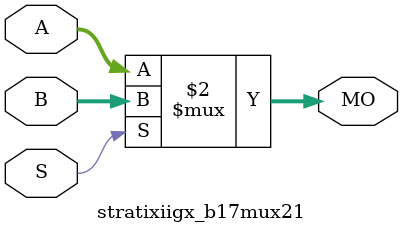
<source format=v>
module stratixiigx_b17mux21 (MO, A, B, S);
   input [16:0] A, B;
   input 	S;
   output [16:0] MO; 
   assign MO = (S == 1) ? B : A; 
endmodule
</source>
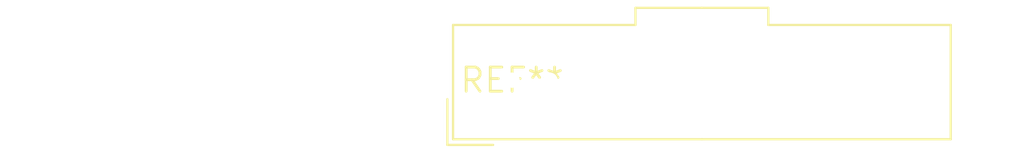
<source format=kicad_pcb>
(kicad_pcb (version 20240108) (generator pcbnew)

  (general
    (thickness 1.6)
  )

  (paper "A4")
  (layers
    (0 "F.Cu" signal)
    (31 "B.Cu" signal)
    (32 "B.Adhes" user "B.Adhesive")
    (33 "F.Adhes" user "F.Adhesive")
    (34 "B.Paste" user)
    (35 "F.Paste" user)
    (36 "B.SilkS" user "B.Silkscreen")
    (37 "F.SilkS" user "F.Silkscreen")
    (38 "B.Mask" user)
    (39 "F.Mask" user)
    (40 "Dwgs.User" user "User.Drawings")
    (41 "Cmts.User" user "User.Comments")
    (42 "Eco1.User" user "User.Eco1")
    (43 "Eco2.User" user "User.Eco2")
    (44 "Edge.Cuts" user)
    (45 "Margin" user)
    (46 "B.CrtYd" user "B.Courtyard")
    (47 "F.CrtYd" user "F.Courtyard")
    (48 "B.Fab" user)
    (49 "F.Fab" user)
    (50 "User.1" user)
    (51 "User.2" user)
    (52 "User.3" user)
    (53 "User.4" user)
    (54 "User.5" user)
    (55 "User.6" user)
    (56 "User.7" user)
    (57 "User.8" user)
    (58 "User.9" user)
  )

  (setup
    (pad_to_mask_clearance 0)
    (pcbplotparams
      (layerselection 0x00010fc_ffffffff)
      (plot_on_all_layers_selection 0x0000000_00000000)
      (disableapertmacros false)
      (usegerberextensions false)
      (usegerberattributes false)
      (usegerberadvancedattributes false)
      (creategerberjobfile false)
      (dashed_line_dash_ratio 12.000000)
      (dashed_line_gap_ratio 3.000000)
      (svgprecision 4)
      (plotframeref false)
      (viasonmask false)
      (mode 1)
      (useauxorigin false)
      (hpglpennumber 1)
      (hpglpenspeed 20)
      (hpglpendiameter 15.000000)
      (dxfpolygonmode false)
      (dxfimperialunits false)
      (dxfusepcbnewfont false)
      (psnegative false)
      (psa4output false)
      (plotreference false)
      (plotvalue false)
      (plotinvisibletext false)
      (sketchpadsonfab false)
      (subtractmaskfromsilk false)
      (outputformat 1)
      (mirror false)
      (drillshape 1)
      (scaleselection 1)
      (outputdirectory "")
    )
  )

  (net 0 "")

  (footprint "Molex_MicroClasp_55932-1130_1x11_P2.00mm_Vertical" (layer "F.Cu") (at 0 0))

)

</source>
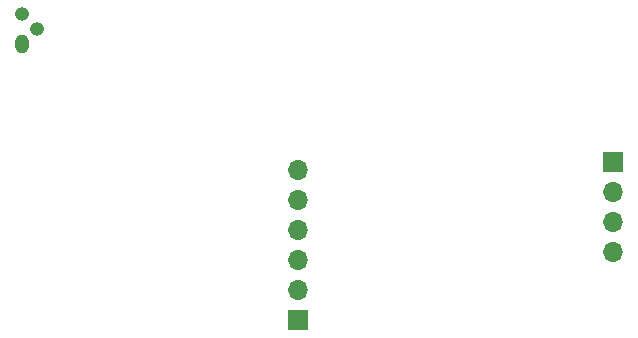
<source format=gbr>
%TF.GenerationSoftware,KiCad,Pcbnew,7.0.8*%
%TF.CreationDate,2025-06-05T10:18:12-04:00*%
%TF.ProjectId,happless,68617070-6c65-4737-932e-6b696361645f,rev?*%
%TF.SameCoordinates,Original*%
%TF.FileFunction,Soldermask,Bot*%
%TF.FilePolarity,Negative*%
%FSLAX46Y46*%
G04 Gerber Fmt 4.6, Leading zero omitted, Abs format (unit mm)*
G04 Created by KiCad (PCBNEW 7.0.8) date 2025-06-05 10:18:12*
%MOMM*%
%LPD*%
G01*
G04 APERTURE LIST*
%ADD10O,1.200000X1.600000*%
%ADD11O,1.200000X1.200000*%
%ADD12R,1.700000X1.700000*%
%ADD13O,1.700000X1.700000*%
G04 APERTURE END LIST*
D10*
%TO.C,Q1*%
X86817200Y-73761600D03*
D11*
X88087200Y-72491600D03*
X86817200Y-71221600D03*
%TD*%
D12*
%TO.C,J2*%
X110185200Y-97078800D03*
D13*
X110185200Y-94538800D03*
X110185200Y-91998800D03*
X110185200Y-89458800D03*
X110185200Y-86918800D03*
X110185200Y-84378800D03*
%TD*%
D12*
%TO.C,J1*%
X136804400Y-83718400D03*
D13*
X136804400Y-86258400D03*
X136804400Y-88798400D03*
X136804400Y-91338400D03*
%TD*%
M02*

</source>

_Task details_. Output the material above exactly, without pictures.

_Output below_.
<source format=v>
module stratixiigx_b17mux21 (MO, A, B, S);
   input [16:0] A, B;
   input 	S;
   output [16:0] MO; 
   assign MO = (S == 1) ? B : A; 
endmodule
</source>
<source format=kicad_pcb>
(kicad_pcb (version 20240108) (generator pcbnew)

  (general
    (thickness 1.6)
  )

  (paper "A4")
  (layers
    (0 "F.Cu" signal)
    (31 "B.Cu" signal)
    (32 "B.Adhes" user "B.Adhesive")
    (33 "F.Adhes" user "F.Adhesive")
    (34 "B.Paste" user)
    (35 "F.Paste" user)
    (36 "B.SilkS" user "B.Silkscreen")
    (37 "F.SilkS" user "F.Silkscreen")
    (38 "B.Mask" user)
    (39 "F.Mask" user)
    (40 "Dwgs.User" user "User.Drawings")
    (41 "Cmts.User" user "User.Comments")
    (42 "Eco1.User" user "User.Eco1")
    (43 "Eco2.User" user "User.Eco2")
    (44 "Edge.Cuts" user)
    (45 "Margin" user)
    (46 "B.CrtYd" user "B.Courtyard")
    (47 "F.CrtYd" user "F.Courtyard")
    (48 "B.Fab" user)
    (49 "F.Fab" user)
    (50 "User.1" user)
    (51 "User.2" user)
    (52 "User.3" user)
    (53 "User.4" user)
    (54 "User.5" user)
    (55 "User.6" user)
    (56 "User.7" user)
    (57 "User.8" user)
    (58 "User.9" user)
  )

  (setup
    (pad_to_mask_clearance 0)
    (pcbplotparams
      (layerselection 0x00010fc_ffffffff)
      (plot_on_all_layers_selection 0x0000000_00000000)
      (disableapertmacros false)
      (usegerberextensions false)
      (usegerberattributes false)
      (usegerberadvancedattributes false)
      (creategerberjobfile false)
      (dashed_line_dash_ratio 12.000000)
      (dashed_line_gap_ratio 3.000000)
      (svgprecision 4)
      (plotframeref false)
      (viasonmask false)
      (mode 1)
      (useauxorigin false)
      (hpglpennumber 1)
      (hpglpenspeed 20)
      (hpglpendiameter 15.000000)
      (dxfpolygonmode false)
      (dxfimperialunits false)
      (dxfusepcbnewfont false)
      (psnegative false)
      (psa4output false)
      (plotreference false)
      (plotvalue false)
      (plotinvisibletext false)
      (sketchpadsonfab false)
      (subtractmaskfromsilk false)
      (outputformat 1)
      (mirror false)
      (drillshape 1)
      (scaleselection 1)
      (outputdirectory "")
    )
  )

  (net 0 "")

  (footprint "Molex_MicroClasp_55932-1130_1x11_P2.00mm_Vertical" (layer "F.Cu") (at 0 0))

)

</source>
<source format=gbr>
%TF.GenerationSoftware,KiCad,Pcbnew,7.0.8*%
%TF.CreationDate,2025-06-05T10:18:12-04:00*%
%TF.ProjectId,happless,68617070-6c65-4737-932e-6b696361645f,rev?*%
%TF.SameCoordinates,Original*%
%TF.FileFunction,Soldermask,Bot*%
%TF.FilePolarity,Negative*%
%FSLAX46Y46*%
G04 Gerber Fmt 4.6, Leading zero omitted, Abs format (unit mm)*
G04 Created by KiCad (PCBNEW 7.0.8) date 2025-06-05 10:18:12*
%MOMM*%
%LPD*%
G01*
G04 APERTURE LIST*
%ADD10O,1.200000X1.600000*%
%ADD11O,1.200000X1.200000*%
%ADD12R,1.700000X1.700000*%
%ADD13O,1.700000X1.700000*%
G04 APERTURE END LIST*
D10*
%TO.C,Q1*%
X86817200Y-73761600D03*
D11*
X88087200Y-72491600D03*
X86817200Y-71221600D03*
%TD*%
D12*
%TO.C,J2*%
X110185200Y-97078800D03*
D13*
X110185200Y-94538800D03*
X110185200Y-91998800D03*
X110185200Y-89458800D03*
X110185200Y-86918800D03*
X110185200Y-84378800D03*
%TD*%
D12*
%TO.C,J1*%
X136804400Y-83718400D03*
D13*
X136804400Y-86258400D03*
X136804400Y-88798400D03*
X136804400Y-91338400D03*
%TD*%
M02*

</source>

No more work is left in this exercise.